As a result, it is possible to compute the root as, $\mathbf{root}_{\mathbf{ab0}} = \mathbf{H}(\mathbf{B}_{\mathbf{ab}} \| \mathbf{0})$ . Note that, the branch $\mathbf{B}_{\mathbf{ab}}$ is on the left because the $\text{lsb}(K_{\mathbf{a}}) = 0$ , and $\mathbf{0}$ must therefore be on the right. That is, between the two edges leading up to the $\mathbf{root}_{\mathbf{ab0}}$ , the branch $\mathbf{B}_{\mathbf{ab}}$ must be on the edge from the left, while $\mathbf{0}$ is on the edge from the right.
------------------------------------------------------------
Exercise. Can you reproduce, word for word, the part of the passage on computing the root starting with "As a result, it" and going on through "from the right."? The data comes from a separate source.
------------------------------------------------------------
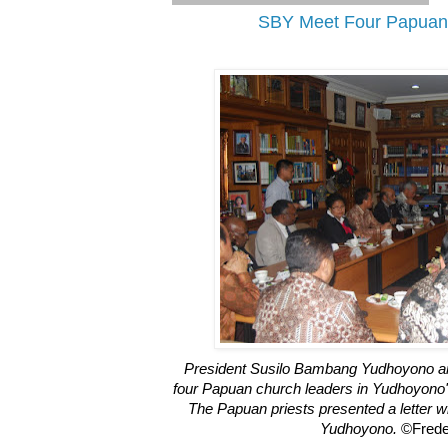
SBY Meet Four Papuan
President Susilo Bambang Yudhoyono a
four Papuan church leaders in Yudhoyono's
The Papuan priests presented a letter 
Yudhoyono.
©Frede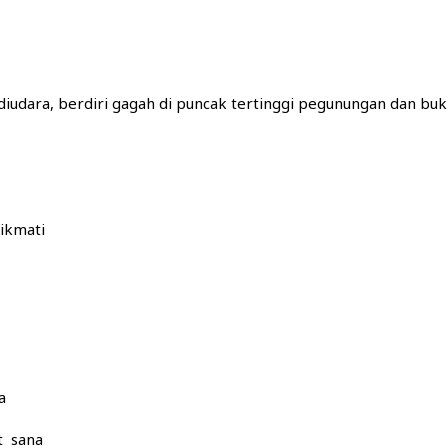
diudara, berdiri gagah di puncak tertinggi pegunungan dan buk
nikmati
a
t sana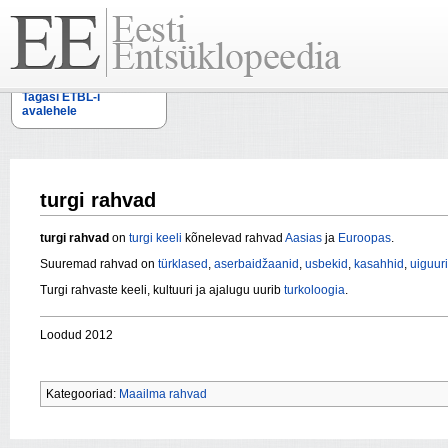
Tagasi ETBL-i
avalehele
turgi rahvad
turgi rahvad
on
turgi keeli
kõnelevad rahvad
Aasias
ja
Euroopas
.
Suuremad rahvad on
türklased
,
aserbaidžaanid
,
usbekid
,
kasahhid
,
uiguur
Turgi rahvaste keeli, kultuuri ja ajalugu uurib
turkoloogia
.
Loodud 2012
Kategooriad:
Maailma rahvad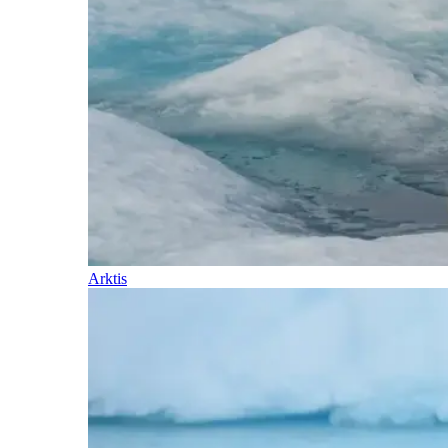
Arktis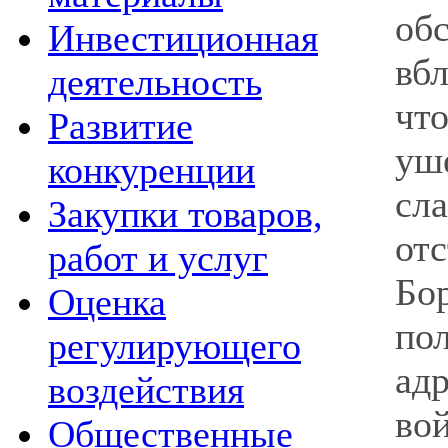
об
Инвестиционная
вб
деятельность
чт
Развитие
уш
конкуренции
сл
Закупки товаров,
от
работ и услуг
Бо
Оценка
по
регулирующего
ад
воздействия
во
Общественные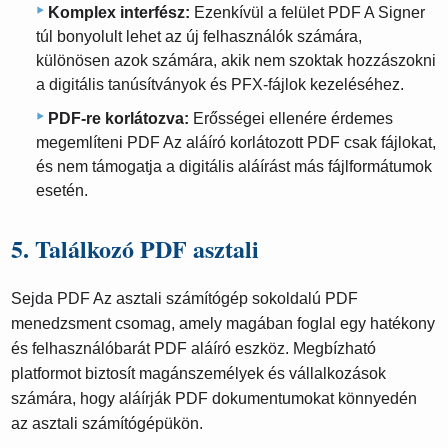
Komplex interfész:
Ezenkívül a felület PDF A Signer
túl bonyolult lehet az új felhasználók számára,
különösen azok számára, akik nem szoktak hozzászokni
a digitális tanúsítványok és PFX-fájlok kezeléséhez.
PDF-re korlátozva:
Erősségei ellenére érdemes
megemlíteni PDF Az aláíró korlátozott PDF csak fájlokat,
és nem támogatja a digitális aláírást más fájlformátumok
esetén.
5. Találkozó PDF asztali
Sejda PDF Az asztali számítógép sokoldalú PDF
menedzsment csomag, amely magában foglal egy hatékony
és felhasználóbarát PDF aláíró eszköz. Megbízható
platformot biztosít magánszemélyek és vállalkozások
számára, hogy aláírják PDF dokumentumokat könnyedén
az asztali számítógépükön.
------------------------------------------------------------
Result.
As a result, it is possible to compute the root as, $\mathbf{root}_{\mathbf{ab0}} = \mathbf{H}(\mathbf{B}_{\mathbf{ab}} \| \mathbf{0})$ . Note that, the branch $\mathbf{B}_{\mathbf{ab}}$ is on the left because the $\text{lsb}(K_{\mathbf{a}}) = 0$ , and $\mathbf{0}$ must therefore be on the right. That is, between the two edges leading up to the $\mathbf{root}_{\mathbf{ab0}}$ , the branch $\mathbf{B}_{\mathbf{ab}}$ must be on the edge from the left, while $\mathbf{0}$ is on the edge from the right.